_Set exercise_: Reproduce every line of all the items word for word, leaving the pictures out.

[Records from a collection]
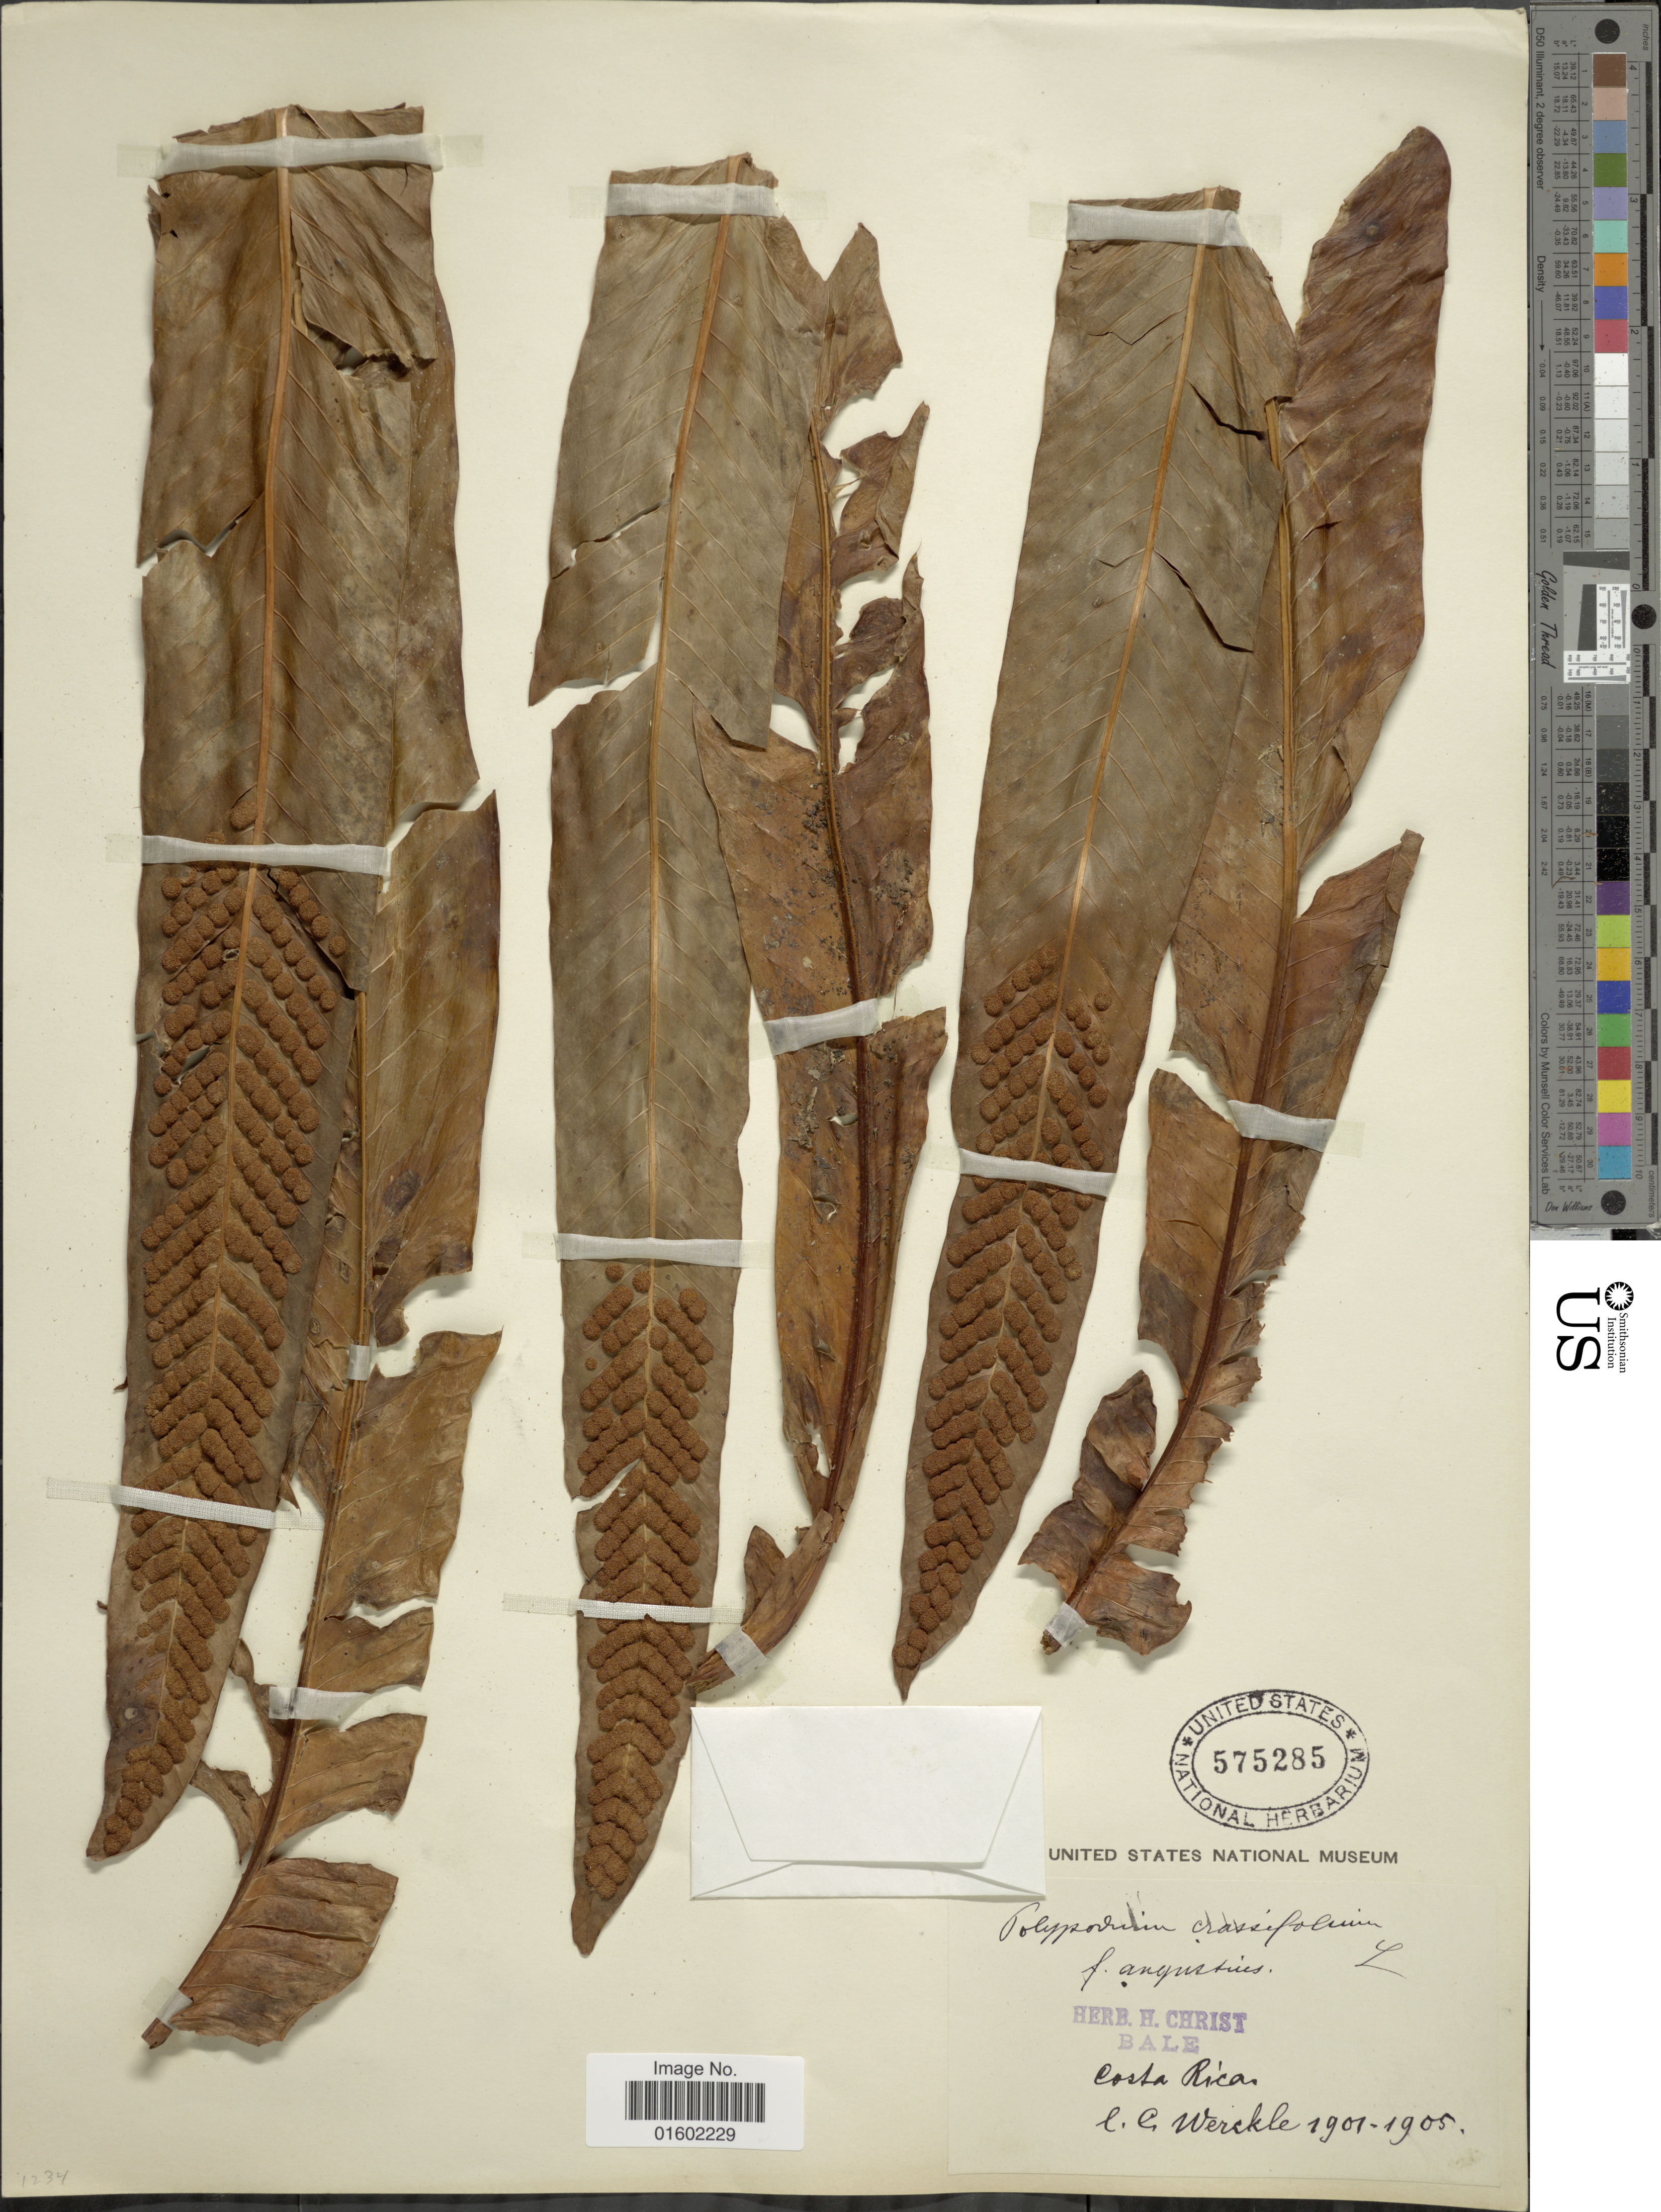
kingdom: Plantae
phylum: Tracheophyta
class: Polypodiopsida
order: Polypodiales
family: Polypodiaceae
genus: Niphidium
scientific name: Niphidium nidulare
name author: (Rosenst.) Lellinger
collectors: C. C Wercklé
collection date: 1901/1905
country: Costa Rica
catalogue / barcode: US 575285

_Correct answer_:
kingdom: Plantae
phylum: Tracheophyta
class: Polypodiopsida
order: Polypodiales
family: Polypodiaceae
genus: Niphidium
scientific name: Niphidium nidulare
name author: (Rosenst.) Lellinger
collectors: C. C Wercklé
collection date: 1901/1905
country: Costa Rica
catalogue / barcode: US 575285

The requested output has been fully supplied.